EXCERPTED PASSAGE
These trifling contributions all but one, which Mr. C. has with unnecessary scrupulosity recorded, slipped out of his mind, as they well might. As we endeavoured to proceed conjointly (I speak of the same evening), our respective manners proved so widely different, that it would have been quite presumptuous in me to do anything but separate from an undertaking upon which I could only have been a clog. We returned after a few days.... by Dulverton to Alfoxden. The Ancient Mariner grew and grew till it became too important for our first object, which was limited to our expectations of five pounds; and we began to think of a volume.—Memoirs of William Wordsworth, by Christopher Wordsworth, i. 107; Knight, i.198 f.

Coleridge's account shows the philosophic side. His conversation, he said, with Wordsworth often turned on two cardinal points of poetry, the power of exciting the sympathy of the reader by a faithful adherence to the truth of nature, and the power of giving the interest of novelty by the modifying colours of imagination.... The thought suggested itself that a series of poems might be composed of two sorts. In the one the incidents and agents were to be, in part at least, supernatural; and the excellence arrived at was to consist in the interesting of the affections by the dramatic truth of such emotions as would naturally accompany such situations, supposing them real.... the second class, subjects were to be chosen from ordinary life.... In this idea originated the plan of the Lyrical Ballads; in which it was agreed that my endeavours should be directed to poems and characters supernatural, or at least to romantic; yet so as to transfer from our inward nature a human interest and a semblance of truth sufficient to procure for these shadows of imagination that willing suspension of disbelief for the moment, which constitutes poetic faith.... With this view I wrote The Ancient Mariner, and was preparing among other poems, The Dark Ladie, and the Christabel.—Coleridge, Biographia Literaria, chap. xiv.

The very memorable volume in which Coleridge and Wordsworth thus collaborated was the Lyrical Ballads, published in Bristol and London in 1798.

The history of the text. -The A. M. in its present form shews the result of many years' changes and revisions. The first printed version of the poem, in Lyrical Ballads, 1798, was no sooner published than the work of revision began. Later editions show decided modifications. Already in 1802 archaisms of spelling and language become rarer, and much of the grotesqueness and weakness of the original draft is pruned off. In Sibylline Leaves, 1817, these modifications are completed. The marginal gloss here first appears, and the motto from Burnet, and the poem with the exception of a few lines has attained its permanent form. In 1828 the poet collected and arranged his poems, and the text of the A. M. had its final revision. In 1829 was issued the last edition on which the poet bestowed his personal attention. There remained for the edition of 1835 only the reduction of the orthography, especially the use of capital letters, to present usuage. Our text is therefore founded on the edition of 1829, while it follows the orthography of the edition of 1835.

PROVIDED MATERIAL
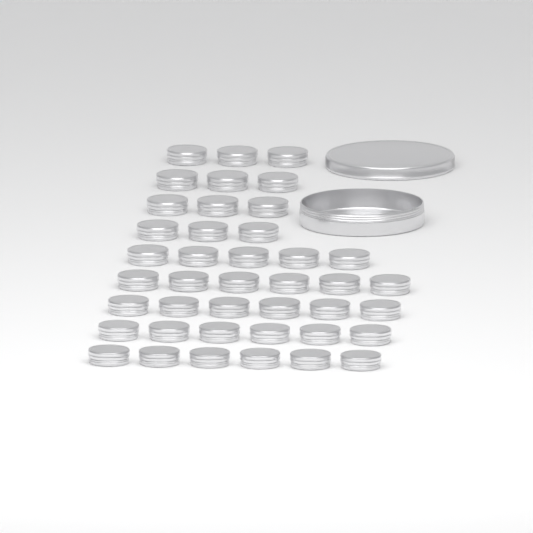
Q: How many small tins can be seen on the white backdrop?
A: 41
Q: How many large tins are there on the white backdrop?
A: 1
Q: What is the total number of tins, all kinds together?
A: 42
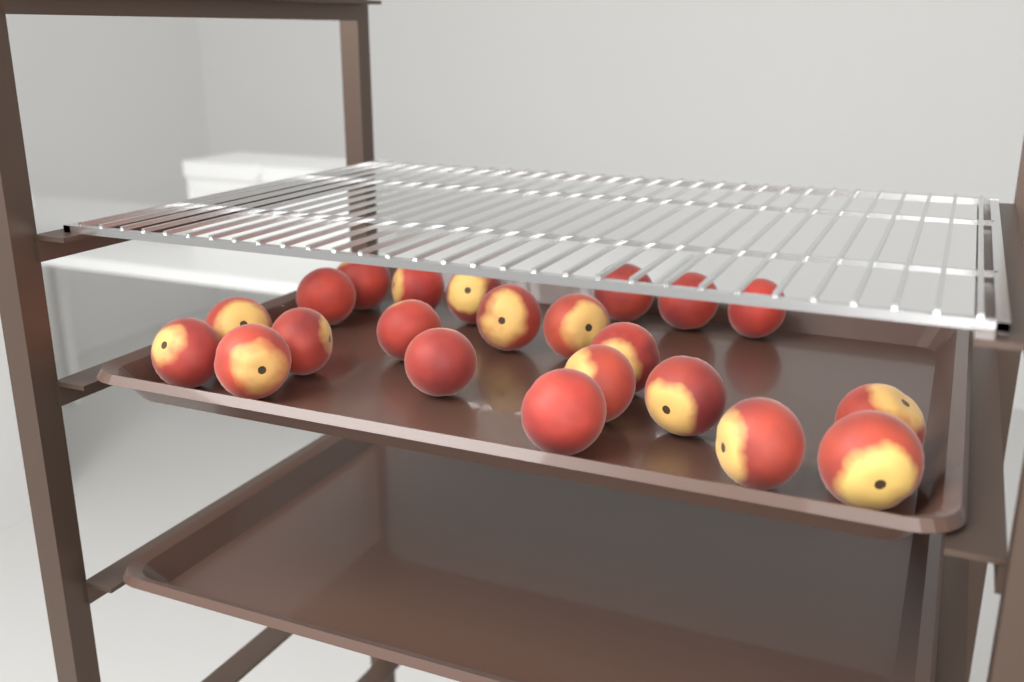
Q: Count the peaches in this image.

TASK DETAILS
Answer these questions about the excerpt on the Lyrical Ballads.
(a) In which two cities was the Lyrical Ballads published, and in what year?
(b) Besides The Ancient Mariner, which two poems was Coleridge preparing?
(c) In which edition did the marginal gloss to the poem first appear?
The records come from a different source than the text.

OUTPUT
(a) Bristol and London, in 1798.
(b) The Dark Ladie and Christabel.
(c) Sibylline Leaves, 1817.